# Wandering Jewel



## MELLOWROO421 (Feb 21, 2007)

I got this plant from Lowes. The tag calls it a wandering jewel, but the info I find calls it a wandering jew. It is supposed to be a low growing griound cover and it has really nice purple metallic hues. Just wondering how it would do in a viv.
http://search.msn.com/images/results.as ... ndepix.jpg


----------



## Peter Keane (Jun 11, 2005)

Yes, this makes a beautiful vivarium plant.. that spreads like crazy.. I only use it in my larger, taller vivs.. draping it from the top towards bottom.. then when it starts to curl upwards I clip and re-root for another.. I also use it for my shy baby blue auratus froglets.. as ground cover.. they feel very secure in amongst it.. enjoy.. but make sure you have scissors, lol.. Peter


----------



## harrywitmore (Feb 9, 2004)

It's common name is Wandering Jew I believe and it could be Tradescantia zebrina although I saw some today that were light green and white strped called Tradescantia ???. It was cool. I almost bought one.


----------



## MELLOWROO421 (Feb 21, 2007)

I saw the same green/white one too. They are really cool. I think either would make a good looking addition to a vivarium. I just put some in with my auratus too.

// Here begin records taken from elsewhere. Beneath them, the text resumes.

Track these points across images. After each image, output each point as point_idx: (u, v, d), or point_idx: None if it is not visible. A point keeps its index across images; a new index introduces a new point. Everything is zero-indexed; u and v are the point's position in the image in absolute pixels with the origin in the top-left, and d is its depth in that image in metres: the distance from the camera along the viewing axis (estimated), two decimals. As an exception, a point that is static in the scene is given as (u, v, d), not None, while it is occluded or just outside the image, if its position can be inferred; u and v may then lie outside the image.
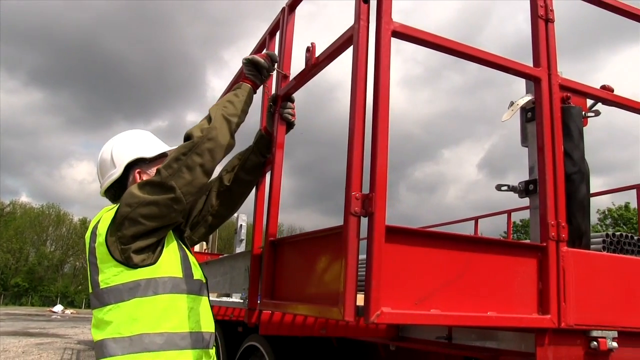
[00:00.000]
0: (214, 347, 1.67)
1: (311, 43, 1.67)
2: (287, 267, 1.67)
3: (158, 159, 1.71)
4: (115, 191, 1.70)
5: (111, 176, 1.70)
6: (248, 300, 1.99)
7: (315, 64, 1.64)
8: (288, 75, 1.96)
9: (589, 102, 2.01)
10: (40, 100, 74.94)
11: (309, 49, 1.66)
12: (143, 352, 1.43)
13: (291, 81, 1.83)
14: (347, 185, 1.25)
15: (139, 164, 1.70)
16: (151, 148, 1.74)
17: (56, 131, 78.65)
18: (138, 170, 1.68)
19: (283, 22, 2.07)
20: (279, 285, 1.69)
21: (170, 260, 1.55)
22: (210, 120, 1.59)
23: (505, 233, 6.64)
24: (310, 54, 1.66)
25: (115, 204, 1.57)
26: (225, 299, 3.47)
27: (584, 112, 1.91)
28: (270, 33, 2.30)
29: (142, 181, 1.57)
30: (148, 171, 1.69)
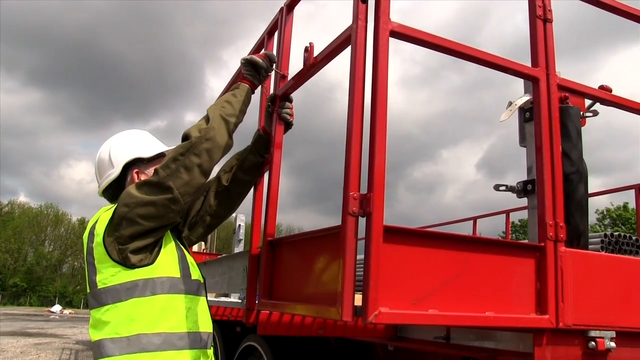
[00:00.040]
0: (212, 347, 1.67)
1: (309, 43, 1.67)
2: (285, 267, 1.67)
3: (156, 159, 1.71)
4: (114, 191, 1.70)
5: (109, 176, 1.69)
6: (246, 300, 1.99)
7: (314, 64, 1.64)
8: (286, 75, 1.96)
9: (587, 102, 2.02)
10: (39, 100, 74.72)
11: (307, 49, 1.66)
12: (141, 352, 1.43)
13: (289, 81, 1.83)
14: (345, 185, 1.25)
15: (136, 164, 1.69)
16: (149, 148, 1.73)
17: (55, 131, 78.42)
18: (136, 170, 1.68)
19: (281, 22, 2.07)
20: (277, 285, 1.68)
21: (168, 260, 1.55)
22: (208, 120, 1.58)
23: (503, 233, 6.65)
24: (308, 54, 1.66)
25: (113, 204, 1.57)
26: (223, 299, 3.47)
27: (582, 112, 1.91)
28: (269, 33, 2.30)
29: (139, 181, 1.56)
30: (146, 171, 1.69)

Maybe it will coax him to come out a little more often.


----------



## Anoleo2 (Feb 1, 2006)

It goes crazy if left untouched... It even took over my tinc viv once :shock:


----------



## KeroKero (Jun 13, 2004)

Stuff grows like a weed and takes over a tank if you let it lol. And people thought pothos was bad... there are a number of T. zebrina varieties about not to mention a handful of different Tradescantia that also often get labeled Wandering Jew (at least the colorful vining species... most of the others are called spiderworts).


----------



## harrywitmore (Feb 9, 2004)

I actually love this Family of plants although as most have mentioned it does grow VERY fast. I think many of the Callisia species are cool. Here are the ones I have had and there are many more.

http://www.cloudjungle.com/shop/catalog/4e84aa1c-e6c5-468f-b223-84da52cd000a.aspx


----------



## KeroKero (Jun 13, 2004)

I like using wandering jew for quarentine... I prefer to use live plants, and lots of them. The jew grows faster than my pothos (which I use in most of my tanks) so jew is even better for my Q tanks :twisted: Also good for frog tanks... or any case where you need a plant to toss away after (since it grows back so fast it becomes disposable).


----------



## zaroba (Apr 8, 2006)

as others said, its a fast growing plant.

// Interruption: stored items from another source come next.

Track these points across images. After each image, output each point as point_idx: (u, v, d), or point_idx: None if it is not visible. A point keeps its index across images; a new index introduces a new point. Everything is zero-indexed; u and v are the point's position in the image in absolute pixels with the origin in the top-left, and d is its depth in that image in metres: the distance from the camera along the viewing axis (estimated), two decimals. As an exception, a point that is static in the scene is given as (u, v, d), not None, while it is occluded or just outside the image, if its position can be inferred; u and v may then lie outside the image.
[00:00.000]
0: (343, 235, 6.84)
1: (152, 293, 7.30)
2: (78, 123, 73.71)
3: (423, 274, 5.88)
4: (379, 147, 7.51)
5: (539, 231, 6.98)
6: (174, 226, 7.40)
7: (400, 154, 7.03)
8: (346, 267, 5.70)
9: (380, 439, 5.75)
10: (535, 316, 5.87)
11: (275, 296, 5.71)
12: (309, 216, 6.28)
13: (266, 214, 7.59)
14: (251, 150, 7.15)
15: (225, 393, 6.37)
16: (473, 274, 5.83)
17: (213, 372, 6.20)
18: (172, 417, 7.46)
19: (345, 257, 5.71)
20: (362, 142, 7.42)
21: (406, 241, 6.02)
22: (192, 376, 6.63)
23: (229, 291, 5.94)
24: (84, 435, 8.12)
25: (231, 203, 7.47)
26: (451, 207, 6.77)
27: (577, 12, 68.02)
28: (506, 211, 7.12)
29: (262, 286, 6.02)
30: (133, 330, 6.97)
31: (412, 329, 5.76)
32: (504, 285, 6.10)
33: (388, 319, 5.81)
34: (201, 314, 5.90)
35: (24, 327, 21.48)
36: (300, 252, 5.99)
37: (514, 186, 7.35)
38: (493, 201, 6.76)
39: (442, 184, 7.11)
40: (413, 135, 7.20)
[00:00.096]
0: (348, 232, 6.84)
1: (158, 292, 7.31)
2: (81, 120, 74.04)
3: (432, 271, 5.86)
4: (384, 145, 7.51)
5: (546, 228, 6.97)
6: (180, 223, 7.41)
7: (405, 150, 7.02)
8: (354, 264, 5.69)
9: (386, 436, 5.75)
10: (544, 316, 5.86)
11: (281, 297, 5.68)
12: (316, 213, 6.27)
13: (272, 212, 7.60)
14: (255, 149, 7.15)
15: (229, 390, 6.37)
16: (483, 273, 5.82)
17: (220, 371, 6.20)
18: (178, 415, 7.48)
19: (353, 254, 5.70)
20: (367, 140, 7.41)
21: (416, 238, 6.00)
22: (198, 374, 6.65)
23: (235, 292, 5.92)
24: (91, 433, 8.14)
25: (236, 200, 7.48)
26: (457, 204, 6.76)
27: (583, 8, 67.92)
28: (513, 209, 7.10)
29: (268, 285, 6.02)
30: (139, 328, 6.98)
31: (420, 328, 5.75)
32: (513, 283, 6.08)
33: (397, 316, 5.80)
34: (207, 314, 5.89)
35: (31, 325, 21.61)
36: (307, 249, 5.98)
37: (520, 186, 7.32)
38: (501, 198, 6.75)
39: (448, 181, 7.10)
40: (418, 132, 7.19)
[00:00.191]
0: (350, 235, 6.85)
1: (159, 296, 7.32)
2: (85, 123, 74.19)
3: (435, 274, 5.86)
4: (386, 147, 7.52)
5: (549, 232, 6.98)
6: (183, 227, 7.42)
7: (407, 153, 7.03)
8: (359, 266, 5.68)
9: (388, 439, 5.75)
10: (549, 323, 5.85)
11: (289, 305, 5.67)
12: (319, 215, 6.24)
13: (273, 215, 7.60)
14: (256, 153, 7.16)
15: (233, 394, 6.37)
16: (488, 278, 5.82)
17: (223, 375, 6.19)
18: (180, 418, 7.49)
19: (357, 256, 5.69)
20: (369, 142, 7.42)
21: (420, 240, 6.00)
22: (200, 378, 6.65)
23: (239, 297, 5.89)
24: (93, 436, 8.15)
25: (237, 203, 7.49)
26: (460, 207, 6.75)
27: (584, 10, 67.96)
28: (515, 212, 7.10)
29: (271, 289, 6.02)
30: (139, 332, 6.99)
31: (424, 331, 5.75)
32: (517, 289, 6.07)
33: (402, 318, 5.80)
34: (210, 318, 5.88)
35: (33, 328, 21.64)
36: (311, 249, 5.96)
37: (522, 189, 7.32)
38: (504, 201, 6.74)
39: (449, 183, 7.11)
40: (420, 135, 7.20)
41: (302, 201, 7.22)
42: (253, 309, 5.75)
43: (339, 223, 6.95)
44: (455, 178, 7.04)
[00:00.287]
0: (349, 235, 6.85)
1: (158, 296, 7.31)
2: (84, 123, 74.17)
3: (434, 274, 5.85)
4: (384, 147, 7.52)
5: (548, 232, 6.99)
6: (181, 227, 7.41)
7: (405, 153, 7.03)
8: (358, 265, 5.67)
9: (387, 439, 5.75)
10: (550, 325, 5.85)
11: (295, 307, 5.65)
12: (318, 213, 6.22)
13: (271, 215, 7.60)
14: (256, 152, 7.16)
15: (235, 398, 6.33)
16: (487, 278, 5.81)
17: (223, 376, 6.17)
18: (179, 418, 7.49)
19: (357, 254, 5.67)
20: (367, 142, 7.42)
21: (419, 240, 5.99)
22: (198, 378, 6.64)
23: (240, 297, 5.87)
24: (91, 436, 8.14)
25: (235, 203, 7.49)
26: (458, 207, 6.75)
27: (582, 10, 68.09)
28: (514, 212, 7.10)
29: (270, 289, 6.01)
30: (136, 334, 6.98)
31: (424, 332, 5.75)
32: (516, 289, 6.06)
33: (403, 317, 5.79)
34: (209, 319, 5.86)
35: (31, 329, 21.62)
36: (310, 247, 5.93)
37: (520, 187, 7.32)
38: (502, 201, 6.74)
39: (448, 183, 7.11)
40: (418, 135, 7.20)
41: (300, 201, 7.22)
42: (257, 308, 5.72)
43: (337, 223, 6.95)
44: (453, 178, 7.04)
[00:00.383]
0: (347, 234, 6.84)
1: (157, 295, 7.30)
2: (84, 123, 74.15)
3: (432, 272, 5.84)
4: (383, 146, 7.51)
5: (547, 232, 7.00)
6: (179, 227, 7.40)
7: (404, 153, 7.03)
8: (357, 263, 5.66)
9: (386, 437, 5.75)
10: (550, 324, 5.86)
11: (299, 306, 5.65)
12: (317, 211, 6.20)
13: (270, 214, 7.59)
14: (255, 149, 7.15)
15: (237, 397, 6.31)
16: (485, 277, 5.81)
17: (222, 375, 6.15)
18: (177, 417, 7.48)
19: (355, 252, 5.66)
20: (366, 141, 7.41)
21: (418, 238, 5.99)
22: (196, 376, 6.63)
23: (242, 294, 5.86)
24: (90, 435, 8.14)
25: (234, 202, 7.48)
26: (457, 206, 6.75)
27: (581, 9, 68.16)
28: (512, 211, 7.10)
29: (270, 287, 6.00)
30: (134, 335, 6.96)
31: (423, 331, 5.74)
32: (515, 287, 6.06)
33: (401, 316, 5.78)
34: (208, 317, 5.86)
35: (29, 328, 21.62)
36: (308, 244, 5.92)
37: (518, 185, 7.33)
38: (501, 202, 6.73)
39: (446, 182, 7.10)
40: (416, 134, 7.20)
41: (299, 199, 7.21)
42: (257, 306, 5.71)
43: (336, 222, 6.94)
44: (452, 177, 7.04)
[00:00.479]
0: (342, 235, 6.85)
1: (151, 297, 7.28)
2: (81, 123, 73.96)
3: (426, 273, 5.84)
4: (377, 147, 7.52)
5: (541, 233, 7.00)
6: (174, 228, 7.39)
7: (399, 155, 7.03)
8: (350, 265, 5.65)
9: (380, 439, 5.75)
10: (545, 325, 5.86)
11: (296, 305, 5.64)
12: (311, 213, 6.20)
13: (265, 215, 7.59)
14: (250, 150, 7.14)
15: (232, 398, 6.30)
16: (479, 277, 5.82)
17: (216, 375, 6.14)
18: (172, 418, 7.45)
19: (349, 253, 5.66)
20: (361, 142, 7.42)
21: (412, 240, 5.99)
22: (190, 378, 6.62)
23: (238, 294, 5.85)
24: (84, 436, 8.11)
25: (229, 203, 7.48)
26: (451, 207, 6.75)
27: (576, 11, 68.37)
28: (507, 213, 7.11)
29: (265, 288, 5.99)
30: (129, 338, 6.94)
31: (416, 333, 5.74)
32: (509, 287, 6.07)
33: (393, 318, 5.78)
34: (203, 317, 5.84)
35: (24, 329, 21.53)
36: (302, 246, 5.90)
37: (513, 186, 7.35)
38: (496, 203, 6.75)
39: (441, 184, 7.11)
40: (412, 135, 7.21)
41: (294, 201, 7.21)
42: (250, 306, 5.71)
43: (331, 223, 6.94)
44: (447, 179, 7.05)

it's also VERY easy to grow and make cuttings from. in fact, it's so easy that you don't really even have to buy it. all you need to do is goto a local store and use your fingernails to break off a stem with a leaf or two on it. stick it in your viv and it'll root and have noticeable new growth in less then a week.

i did this in my big viv and after maybe a month, the single stalks got to around a foot tall and broke, they then rerooted by themselves and continued growing.


----------